SOURCE TEXT =
* start *

They had been warned by President Andrew Jackson: “Tell the Nullifiers from me that they can talk and write resolutions to their hearts’ content. But if one drop of blood be shed there in defiance of the laws of the United States, I will hang the first man of them I can get my hands on to the first tree I can find.” All in vain. On November 24, 1832, a special convention of the South Carolina legislature passed an Ordinance of Nullification prohibiting the collection in the state of tariff duties by the federal government after February 1, 1833. Aware of the probable consequences, the legislature authorized the raising of an army and appropriated money to equip it.

The Nullifiers relied heavily, in their attempts at justification, on a pamphlet published four years earlier by Vice-President John Calhoun: “South Carolina Exposition and Protest.” Calhoun argued that since the states created the Union, it followed that they were the final arbiters of the meaning of the Constitution that was its framework. If a state convention, representing the sovereignty of the people, decided that an act of Congress violated the Constitution, it could interpose its authority and “nullify” the law within its boundaries.

Jackson grasped the essential truth that if a state could nullify a law of Congress, the Union could not exist. He prepared to meet force with force but still he hoped to avoid bloodshed. He addressed a “Proclamation to the People of South Carolina”: “The laws of the United States must be executed. I have no discretionary power on the subject. Those who told you that you might peaceably prevent their execution deceived you. ” He also sent a message to Congress asking for a modification of the tariff, and Calhoun, now a senator and perhaps frightened of what he had wrought, helped push through a compromise measure. South Carolina professed itself satisfied with this and repealed the Ordinance of Nullification. At the brink of Civil War both parties drew back, and the Union was preserved in peace—for a while.

November 14 —Charles Carroll, reputed to be the richest man in America and the last surviving signer of the Declaration of Independence, died at ninety-five in Baltimore.

November 14 —The world’s first streetcar, horse-drawn on tracks, appeared in New York City.

* end *

GIVEN MATERIAL =
* start *

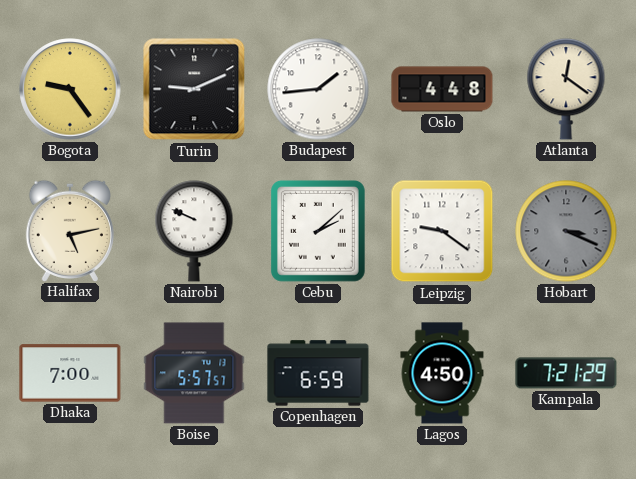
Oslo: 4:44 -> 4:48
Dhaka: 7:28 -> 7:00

* end *

TASK REQUIREMENTS =
- a) From the passage on the nullification crisis above, reproduce the text starting with "The Nullifiers relied" and going on through "within its boundaries.".
- b) Render this sentence from the passage on the nullification crisis above into Spanish: "Jackson grasped the essential truth that if a state could nullify a law of Congress, the Union could not exist."

TASK-BY-TASK OUTPUTS =
- a)
The Nullifiers relied heavily, in their attempts at justification, on a pamphlet published four years earlier by Vice-President John Calhoun: “South Carolina Exposition and Protest.” Calhoun argued that since the states created the Union, it followed that they were the final arbiters of the meaning of the Constitution that was its framework. If a state convention, representing the sovereignty of the people, decided that an act of Congress violated the Constitution, it could interpose its authority and “nullify” the law within its boundaries.

- b) Jackson comprendió la verdad esencial de que, si un estado podía anular una ley del Congreso, la Unión no podía existir.